[Passage for review — start]

Very reluctantly i agreed to bring son to see father at his parents house(claims he couldnt go anywhere but wanted to see him,i was in the area waiting for prescription to be filled anyway) I asked if we could sit and wayne started to bring us inside, his father stopped us and said you can sit there and we were made to sit outside on the chattahoochee porch floor (floor composed of lots of little pebbles, not very comfortable). His father stayed w/ us the whole time standing over us like a warden or something, and again continued comparing my son to his other grandson junior. I was ready to go but ncp was playing w/ son and i figured id grin and bear it maybe he will bond and help w/ baby instead of doing nothing. His mother refused to see baby because she was "busy w/ her grandson" which i assume is refering to her comment that "my son is not her grandson she has the only 2 she needs." We stayed for an hour during which dad asked when babys meds would be ready for pick up like 4 times, i guess implying when are we leaving. I replied 2 hrs. but if you want us to leave just say so you know im not comfortable here anyway. He gave no answer so I figured after dad was finished feeding baby (I finaly pumped enough for 1 feeding). We (dad and I) joked around and played w/ baby together till his father shot ncp a dirty look. I whispered to ncp this will not happen again if you want to see him we can meet at a park he said ok. He then said "well im tired I was out till 4 in the morning last night so im going to bed, go to mommy, ill see you guys later" I said hey can i get like 5$ to help out w/ his meds" and again he said "i have no money" (although he was out all night and got in a fender bender and replaced the emblem on his precious car). I was tempted to say well I guess since I have no money either I guess hell just walk round naked and pee all over and not get his meds (refering to buying clothes, diapers etc..) because thats his attitude I have no money so not my problem :mad: I kept my cool however and said goodbye and drove away. Both NCP and his dad reaked of alcohol and cigaretes although to his credit he didnt smoke while we were there. Dad also agreed to sign a paternity acknowledgment form. Now does that mean he is now obligated to support or does there have to be an order? What rights does he have if he signs the form? Is it in the best interest to let him sign one now?

[Passage for review — finish]

What you should do =
Please copy out the post about the visit in full, with every word, spelling and mark unchanged. Rely on the post about the visit and nothing else.

[Provided information — start]

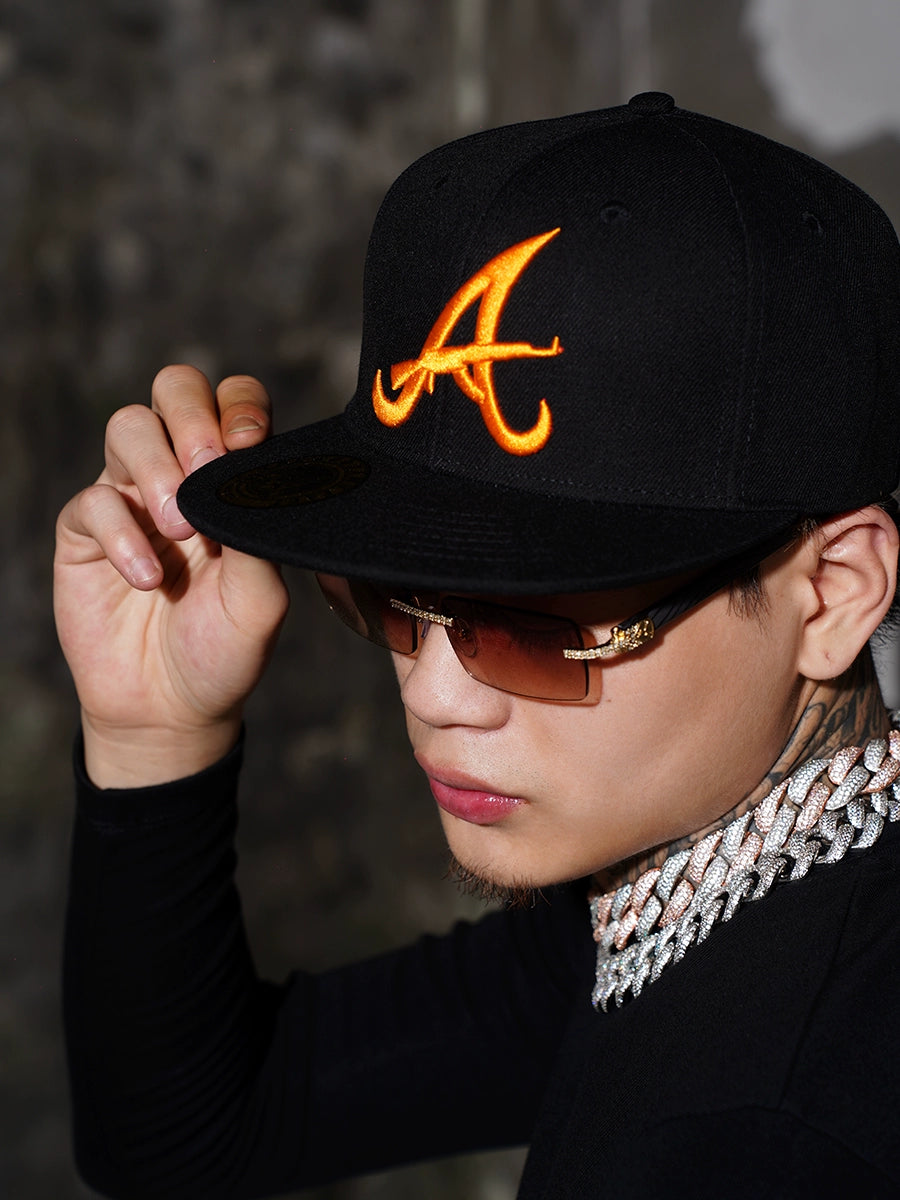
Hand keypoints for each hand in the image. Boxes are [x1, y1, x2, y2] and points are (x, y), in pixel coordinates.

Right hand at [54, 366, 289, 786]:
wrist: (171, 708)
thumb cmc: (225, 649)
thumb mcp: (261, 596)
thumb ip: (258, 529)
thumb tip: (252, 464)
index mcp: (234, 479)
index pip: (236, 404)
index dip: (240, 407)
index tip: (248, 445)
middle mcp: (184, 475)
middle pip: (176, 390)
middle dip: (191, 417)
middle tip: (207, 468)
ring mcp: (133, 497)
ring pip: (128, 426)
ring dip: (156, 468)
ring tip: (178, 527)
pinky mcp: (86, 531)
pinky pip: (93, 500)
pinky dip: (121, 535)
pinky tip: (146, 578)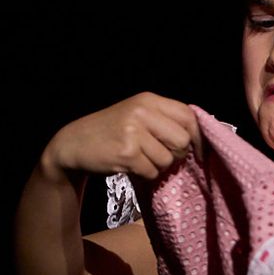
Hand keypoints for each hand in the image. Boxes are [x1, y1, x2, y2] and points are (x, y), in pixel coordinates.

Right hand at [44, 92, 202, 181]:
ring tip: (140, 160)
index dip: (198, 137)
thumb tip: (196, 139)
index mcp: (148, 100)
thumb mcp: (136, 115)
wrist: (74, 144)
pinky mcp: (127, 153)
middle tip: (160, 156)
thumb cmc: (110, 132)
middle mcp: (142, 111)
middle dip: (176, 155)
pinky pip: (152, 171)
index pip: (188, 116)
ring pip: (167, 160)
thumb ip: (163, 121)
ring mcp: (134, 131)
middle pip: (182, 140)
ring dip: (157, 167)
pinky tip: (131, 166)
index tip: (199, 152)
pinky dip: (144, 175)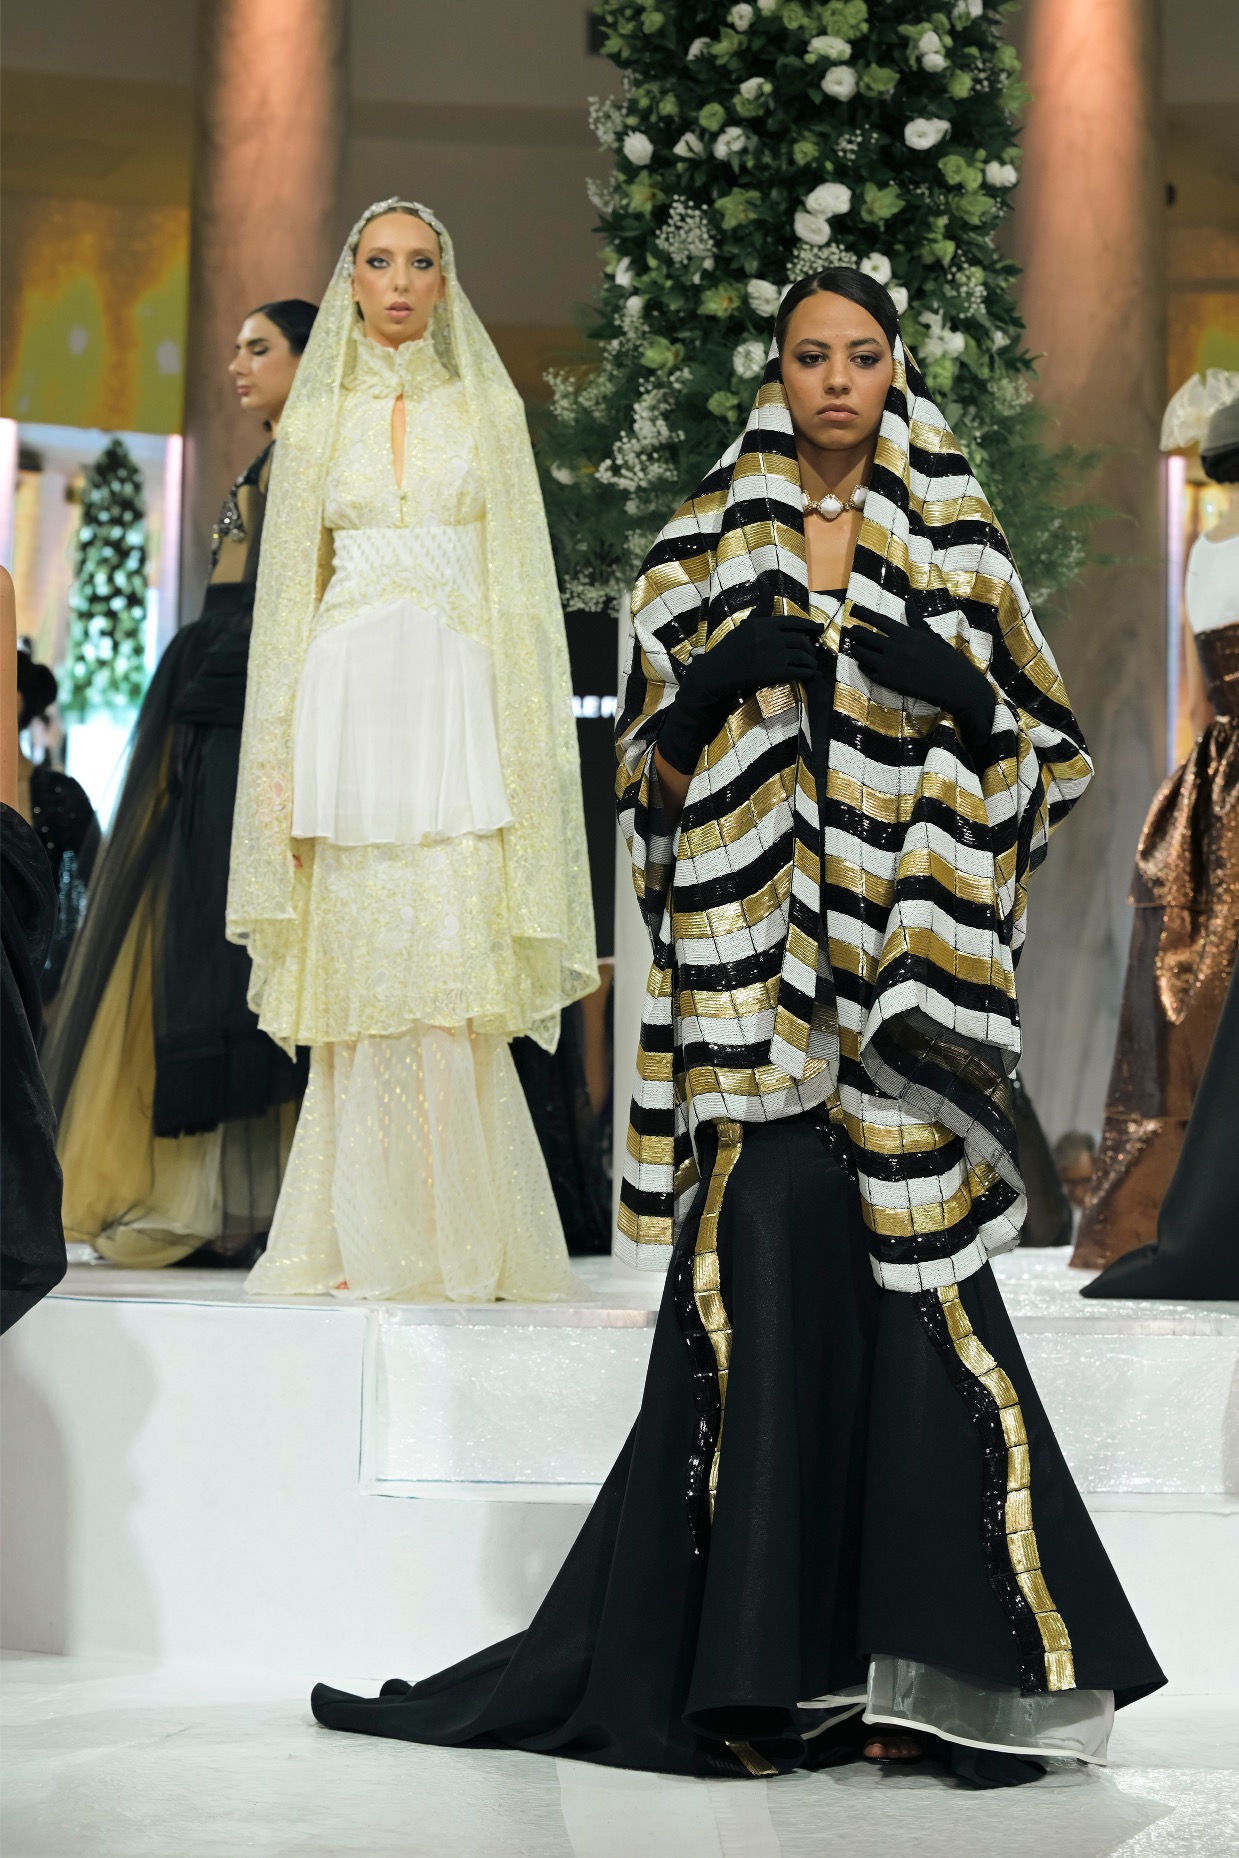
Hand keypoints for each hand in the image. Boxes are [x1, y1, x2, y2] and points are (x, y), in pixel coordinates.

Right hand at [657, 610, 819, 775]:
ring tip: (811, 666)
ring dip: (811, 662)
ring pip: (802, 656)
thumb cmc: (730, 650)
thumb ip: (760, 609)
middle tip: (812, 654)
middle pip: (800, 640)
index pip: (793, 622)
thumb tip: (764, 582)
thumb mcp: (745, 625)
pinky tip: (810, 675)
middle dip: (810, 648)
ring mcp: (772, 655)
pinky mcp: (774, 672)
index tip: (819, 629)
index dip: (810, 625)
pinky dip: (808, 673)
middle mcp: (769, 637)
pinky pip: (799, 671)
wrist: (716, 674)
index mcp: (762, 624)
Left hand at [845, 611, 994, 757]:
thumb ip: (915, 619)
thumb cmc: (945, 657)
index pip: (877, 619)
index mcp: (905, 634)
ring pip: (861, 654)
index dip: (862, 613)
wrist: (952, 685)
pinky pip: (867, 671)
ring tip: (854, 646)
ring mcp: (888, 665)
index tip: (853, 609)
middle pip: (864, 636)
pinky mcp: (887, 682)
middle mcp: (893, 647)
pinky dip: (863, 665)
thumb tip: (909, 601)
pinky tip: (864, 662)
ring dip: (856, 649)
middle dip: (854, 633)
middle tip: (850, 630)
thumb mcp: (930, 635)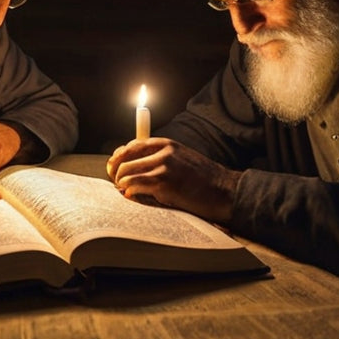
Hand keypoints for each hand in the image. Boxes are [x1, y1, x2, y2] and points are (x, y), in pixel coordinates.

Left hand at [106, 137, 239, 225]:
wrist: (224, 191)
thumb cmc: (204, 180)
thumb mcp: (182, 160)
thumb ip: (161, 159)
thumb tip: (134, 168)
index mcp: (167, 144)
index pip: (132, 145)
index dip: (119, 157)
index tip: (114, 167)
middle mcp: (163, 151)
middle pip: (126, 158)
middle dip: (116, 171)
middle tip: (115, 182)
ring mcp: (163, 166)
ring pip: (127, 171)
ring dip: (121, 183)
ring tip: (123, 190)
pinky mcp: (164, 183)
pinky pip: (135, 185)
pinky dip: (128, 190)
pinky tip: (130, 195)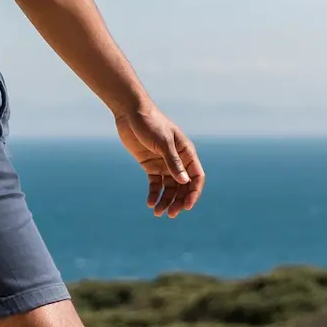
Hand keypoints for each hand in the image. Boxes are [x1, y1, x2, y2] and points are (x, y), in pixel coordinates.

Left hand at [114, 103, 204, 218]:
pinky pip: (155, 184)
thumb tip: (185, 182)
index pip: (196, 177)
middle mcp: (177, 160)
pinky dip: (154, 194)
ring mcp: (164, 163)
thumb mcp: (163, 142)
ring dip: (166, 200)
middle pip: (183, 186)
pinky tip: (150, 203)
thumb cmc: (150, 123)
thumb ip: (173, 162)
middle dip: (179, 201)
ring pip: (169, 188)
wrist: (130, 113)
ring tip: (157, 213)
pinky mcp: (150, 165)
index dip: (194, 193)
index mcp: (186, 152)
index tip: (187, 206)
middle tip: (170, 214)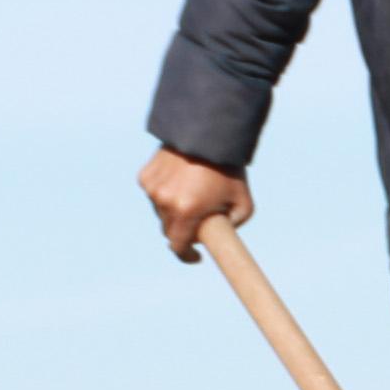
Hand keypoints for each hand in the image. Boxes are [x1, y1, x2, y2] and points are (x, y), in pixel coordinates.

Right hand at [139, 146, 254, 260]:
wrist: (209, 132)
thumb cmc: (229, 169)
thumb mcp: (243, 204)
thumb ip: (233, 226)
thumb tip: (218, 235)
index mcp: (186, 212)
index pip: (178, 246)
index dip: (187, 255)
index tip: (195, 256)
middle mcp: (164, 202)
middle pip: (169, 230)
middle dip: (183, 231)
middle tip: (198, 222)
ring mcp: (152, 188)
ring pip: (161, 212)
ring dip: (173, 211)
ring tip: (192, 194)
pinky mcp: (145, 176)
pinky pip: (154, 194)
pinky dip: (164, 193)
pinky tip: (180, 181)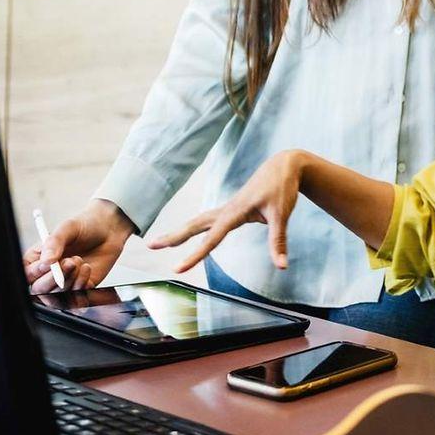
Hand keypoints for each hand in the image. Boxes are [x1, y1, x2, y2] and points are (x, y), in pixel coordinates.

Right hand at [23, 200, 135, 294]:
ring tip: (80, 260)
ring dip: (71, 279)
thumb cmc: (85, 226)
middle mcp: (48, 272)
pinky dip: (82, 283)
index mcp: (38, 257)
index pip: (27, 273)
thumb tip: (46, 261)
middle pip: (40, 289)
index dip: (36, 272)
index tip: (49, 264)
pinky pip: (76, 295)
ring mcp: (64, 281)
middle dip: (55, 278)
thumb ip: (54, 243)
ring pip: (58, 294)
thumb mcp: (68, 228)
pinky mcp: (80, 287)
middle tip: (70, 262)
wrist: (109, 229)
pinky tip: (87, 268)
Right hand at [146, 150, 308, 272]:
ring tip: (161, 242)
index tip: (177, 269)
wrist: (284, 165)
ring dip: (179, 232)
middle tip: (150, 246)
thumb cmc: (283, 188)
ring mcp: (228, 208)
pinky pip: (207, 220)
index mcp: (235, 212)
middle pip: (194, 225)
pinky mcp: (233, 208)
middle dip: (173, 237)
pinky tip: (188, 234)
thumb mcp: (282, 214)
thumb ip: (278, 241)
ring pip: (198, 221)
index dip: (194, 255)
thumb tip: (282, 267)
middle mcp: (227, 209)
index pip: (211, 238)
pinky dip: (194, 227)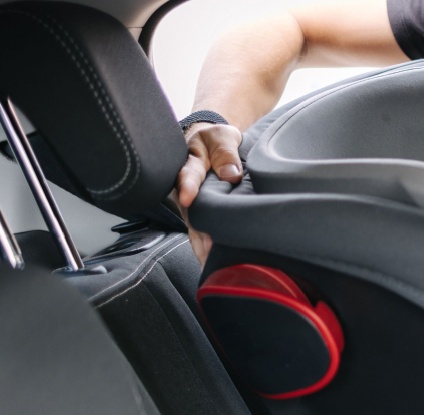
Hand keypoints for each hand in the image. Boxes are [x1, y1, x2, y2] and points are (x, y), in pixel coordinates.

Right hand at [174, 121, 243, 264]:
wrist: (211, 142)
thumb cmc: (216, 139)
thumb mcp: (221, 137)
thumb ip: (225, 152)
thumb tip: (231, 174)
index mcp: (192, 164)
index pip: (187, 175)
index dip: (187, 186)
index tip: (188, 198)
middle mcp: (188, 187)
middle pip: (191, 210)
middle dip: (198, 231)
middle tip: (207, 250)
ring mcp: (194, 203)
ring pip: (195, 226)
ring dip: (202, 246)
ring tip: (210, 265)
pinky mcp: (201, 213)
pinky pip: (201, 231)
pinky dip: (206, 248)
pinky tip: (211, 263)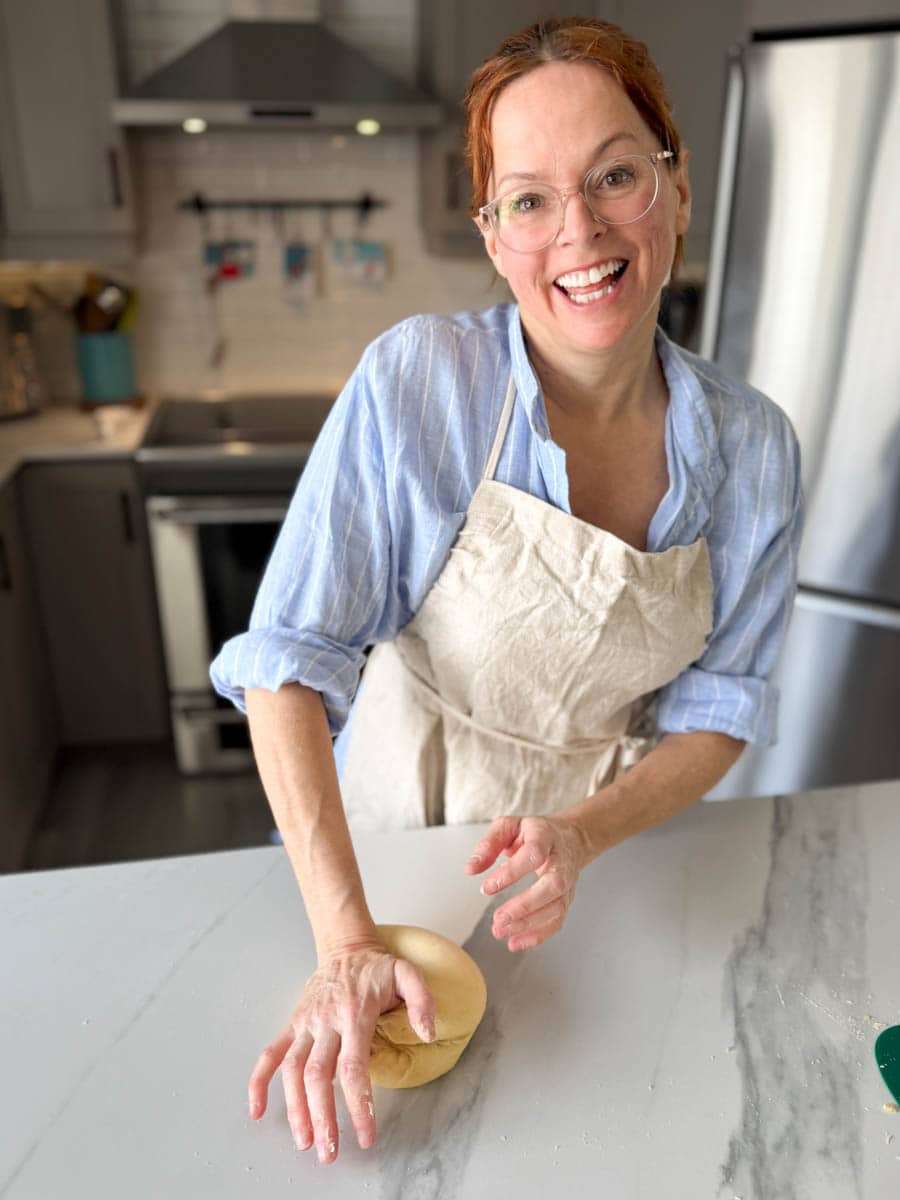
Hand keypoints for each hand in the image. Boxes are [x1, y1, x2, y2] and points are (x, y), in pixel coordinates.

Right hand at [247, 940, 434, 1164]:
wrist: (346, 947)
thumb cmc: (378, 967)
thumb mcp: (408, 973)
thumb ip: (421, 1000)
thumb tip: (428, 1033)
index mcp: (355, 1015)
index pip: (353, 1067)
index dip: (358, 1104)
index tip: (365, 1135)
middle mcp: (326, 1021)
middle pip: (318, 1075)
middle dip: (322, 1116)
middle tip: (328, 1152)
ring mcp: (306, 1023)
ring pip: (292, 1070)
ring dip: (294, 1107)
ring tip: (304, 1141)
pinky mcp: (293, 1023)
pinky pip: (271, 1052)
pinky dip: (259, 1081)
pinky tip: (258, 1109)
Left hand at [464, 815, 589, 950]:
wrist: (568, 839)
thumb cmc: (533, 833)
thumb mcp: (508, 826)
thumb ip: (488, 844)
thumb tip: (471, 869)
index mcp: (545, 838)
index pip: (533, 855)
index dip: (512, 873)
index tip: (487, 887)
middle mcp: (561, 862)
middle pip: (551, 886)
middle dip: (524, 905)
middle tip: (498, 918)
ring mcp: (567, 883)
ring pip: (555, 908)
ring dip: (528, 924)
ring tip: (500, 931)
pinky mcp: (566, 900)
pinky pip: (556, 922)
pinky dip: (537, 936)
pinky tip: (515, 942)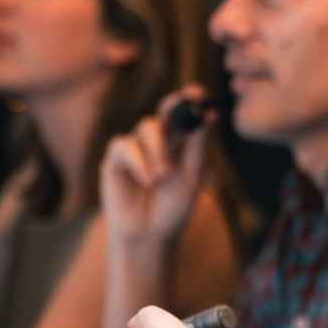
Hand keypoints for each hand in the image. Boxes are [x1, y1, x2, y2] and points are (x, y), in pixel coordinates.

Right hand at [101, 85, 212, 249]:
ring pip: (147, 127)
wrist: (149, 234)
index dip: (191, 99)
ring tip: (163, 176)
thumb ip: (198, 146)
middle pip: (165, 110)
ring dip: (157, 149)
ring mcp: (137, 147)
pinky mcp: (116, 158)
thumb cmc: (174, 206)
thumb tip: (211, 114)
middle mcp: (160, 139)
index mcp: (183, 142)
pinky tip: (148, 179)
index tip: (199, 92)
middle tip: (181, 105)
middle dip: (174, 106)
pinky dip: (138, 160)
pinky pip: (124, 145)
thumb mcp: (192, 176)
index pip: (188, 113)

[Provided information — finish]

Result of the task =
Very reluctantly i agreed to bring son to see father at his parents house(claims he couldnt go anywhere but wanted to see him,i was in the area waiting for prescription to be filled anyway) I asked if we could sit and wayne started to bring us inside, his father stopped us and said you can sit there and we were made to sit outside on the chattahoochee porch floor (floor composed of lots of little pebbles, not very comfortable). His father stayed w/ us the whole time standing over us like a warden or something, and again continued comparing my son to his other grandson junior. I was ready to go but ncp was playing w/ son and i figured id grin and bear it maybe he will bond and help w/ baby instead of doing nothing. His mother refused to see baby because she was "busy w/ her grandson" which i assume is refering to her comment that "my son is not her grandson she has the only 2 she needs." We stayed for an hour during which dad asked when babys meds would be ready for pick up like 4 times, i guess implying when are we leaving. I replied 2 hrs. but if you want us to leave just say so you know im not comfortable here anyway. He gave no answer so I figured after dad was finished feeding baby (I finaly pumped enough for 1 feeding). We (dad and I) joked around and played w/ baby together till his father shot ncp a dirty look. I whispered to ncp this will not happen again if you want to see him we can meet at a park he said ok. He then said "well im tired I was out till 4 in the morning last night so im going to bed, go to mommy, ill see you guys later" I said hey can i get like 5$ to help out w/ his meds" and again he said "i have no money" (although he was out all night and got in a fender bender and replaced the emblem on his precious car). I was tempted to say well I guess since I have no money either I guess hell just walk round naked and pee all over and not get his meds (refering to buying clothes, diapers etc..) because thats his attitude I have no money so not my problem :mad: I kept my cool however and said goodbye and drove away. Both NCP and his dad reaked of alcohol and cigaretes although to his credit he didnt smoke while we were there. Dad also agreed to sign a paternity acknowledgment form. Now does that mean he is now obligated to support or does there have to be an order? What rights does he have if he signs the form? Is it in the best interest to let him sign one now?